Scientist’s Keck telescope design helped reveal universe

ASSOCIATED PRESS

Hawaii island’s W.M. Keck Observatory includes twin telescopes on Mauna Kea.

Jerry Nelson, who conceived of the design for the segmented telescope, which allowed scientists to peer farther into the universe than ever before, died June 10 at his home in Santa Cruz, Calif. He was 73.

His death was confirmed by his daughter, Alexandra Nelson, who said she did not know the cause.

Nelson’s designs were the basis for the twin telescopes at the W.M. Keck Observatory on Mauna Kea, a dormant volcano on the island of Hawaii. Astronomers have used those telescopes to help measure the giant black hole at the center of the Milky Way, and to find and confirm planetary bodies outside our solar system, including potentially habitable planets.

When the first Keck telescope was installed, in 1993, it was nearly twice as large as any other telescope, at 10 meters in diameter.

For decades, the size of telescopes seemed to have stalled with the roughly 5-meter Hale Telescope at Palomar Mountain, Calif., built in 1949. (The Soviet Union built a roughly 6-meter telescope in the Caucasus Mountains, but its performance never lived up to its size.)

The sticking point was the central mirror. The diameter of the mirror, a giant round disk of glass whose surface is exquisitely polished to ensure maximum accuracy, determines how much light the telescope can capture and how sharp an image it can create.

Building a mirror larger than 5 meters is a Catch-22: It needs to be thick enough to support its weight and not collapse, but the mass required to do that can cause gravity to change the shape of the mirror when it moves.

Rather than use a single concave mirror, Nelson, along with physicist Terry Mast and engineer George Gabor, proposed using 36 smaller hexagonal mirrors, arranged in a honeycomb pattern, to make one large one.

Each interlocking piece, about 6 feet wide and 3 inches thick, would be supported and rearranged by a computer to maintain its correct position.

It was a radical idea, and it required a level of precision that many thought impossible. “They told us we couldn’t electronically glue together broken pieces of glass,” Gabor told The Los Angeles Times in 1993.

Today, the design is the basis for many advanced telescopes, both on the ground and in space.

Jerry Earl Nelson was born on Jan. 15, 1944, in Glendale, Calif., to Julian Bonne Nelson, a machinist for Lockheed, and the former Leona Jeanette Hill, who managed the local children’s park.

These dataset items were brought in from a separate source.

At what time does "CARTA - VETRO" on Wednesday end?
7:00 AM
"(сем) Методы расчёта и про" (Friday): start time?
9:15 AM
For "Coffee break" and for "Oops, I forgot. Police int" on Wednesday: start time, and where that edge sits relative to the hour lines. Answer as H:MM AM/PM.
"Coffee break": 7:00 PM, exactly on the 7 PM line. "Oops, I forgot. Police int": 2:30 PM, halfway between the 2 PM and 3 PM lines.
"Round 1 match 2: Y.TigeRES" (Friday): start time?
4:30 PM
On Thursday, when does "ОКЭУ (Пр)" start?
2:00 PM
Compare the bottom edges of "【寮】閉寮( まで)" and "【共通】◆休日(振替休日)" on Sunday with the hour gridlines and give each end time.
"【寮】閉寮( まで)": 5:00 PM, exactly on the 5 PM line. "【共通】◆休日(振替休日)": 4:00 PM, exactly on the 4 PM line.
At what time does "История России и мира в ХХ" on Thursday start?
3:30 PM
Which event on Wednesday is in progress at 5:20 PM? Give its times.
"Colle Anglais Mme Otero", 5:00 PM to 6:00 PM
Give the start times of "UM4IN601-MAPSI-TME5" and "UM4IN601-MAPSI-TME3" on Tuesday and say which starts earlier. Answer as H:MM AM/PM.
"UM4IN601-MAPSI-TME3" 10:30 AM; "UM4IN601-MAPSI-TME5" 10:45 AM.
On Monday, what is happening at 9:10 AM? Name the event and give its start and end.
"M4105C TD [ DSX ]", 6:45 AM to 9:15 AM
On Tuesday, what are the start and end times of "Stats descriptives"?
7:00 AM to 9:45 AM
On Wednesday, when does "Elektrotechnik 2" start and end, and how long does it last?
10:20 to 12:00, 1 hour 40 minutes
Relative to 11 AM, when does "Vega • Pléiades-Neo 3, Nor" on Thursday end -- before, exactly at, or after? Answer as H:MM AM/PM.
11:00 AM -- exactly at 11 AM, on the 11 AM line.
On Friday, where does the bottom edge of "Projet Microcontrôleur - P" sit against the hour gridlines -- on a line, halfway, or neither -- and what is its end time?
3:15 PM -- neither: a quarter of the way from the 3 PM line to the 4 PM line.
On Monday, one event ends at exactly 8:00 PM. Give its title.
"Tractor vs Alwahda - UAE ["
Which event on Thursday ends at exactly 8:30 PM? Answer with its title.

After attending Verdugo Hills High School in Los Angeles, Nelson received a B.S. in physics at the California Institute of Technology in 1965 and a doctorate in physics at the University of California at Berkeley in 1972. He worked as a staff researcher at the Lawrence Berkeley National Laboratory from 1970 to 1981 and taught astronomy at Berkeley from 1981 to 1994.

He spent the early 1990s in Hawaii as a project scientist during the construction of the Keck telescopes, before returning to the mainland and taking a position as a professor of astronomy at the University of California at Santa Cruz in 1994.

In addition to his daughter, Nelson is survived by his wife, Jocelyn Torricelli Nelson; a son, Leif Nelson; a sister, Jeanne Moat; and three grandchildren. His marriage to Victoria Alexandra Wearne, the mother of his children, ended with her death in 1992.

In the 1990s, Nelson was one of the few people who understood the potential and the practical technology challenges of building adaptive optics systems, which improve the performance of telescopes by correcting for Earth’s atmosphere. In 1999, he became the founding director of the Center for Adaptive Optics at the UC-Santa Cruz.

Even after he had a stroke in 2011 that left him partly disabled, Nelson continued to travel to the Santa Cruz campus and worked as a project scientist for the Thirty Meter Telescope, a project to build the largest telescope in the Northern Hemisphere.

His colleagues recalled Nelson as a deeply curious man with almost impossibly high standards. “When you were working with Jerry,” Michael Bolte, a fellow professor at Santa Cruz, said in an interview, “nothing seemed impossible.”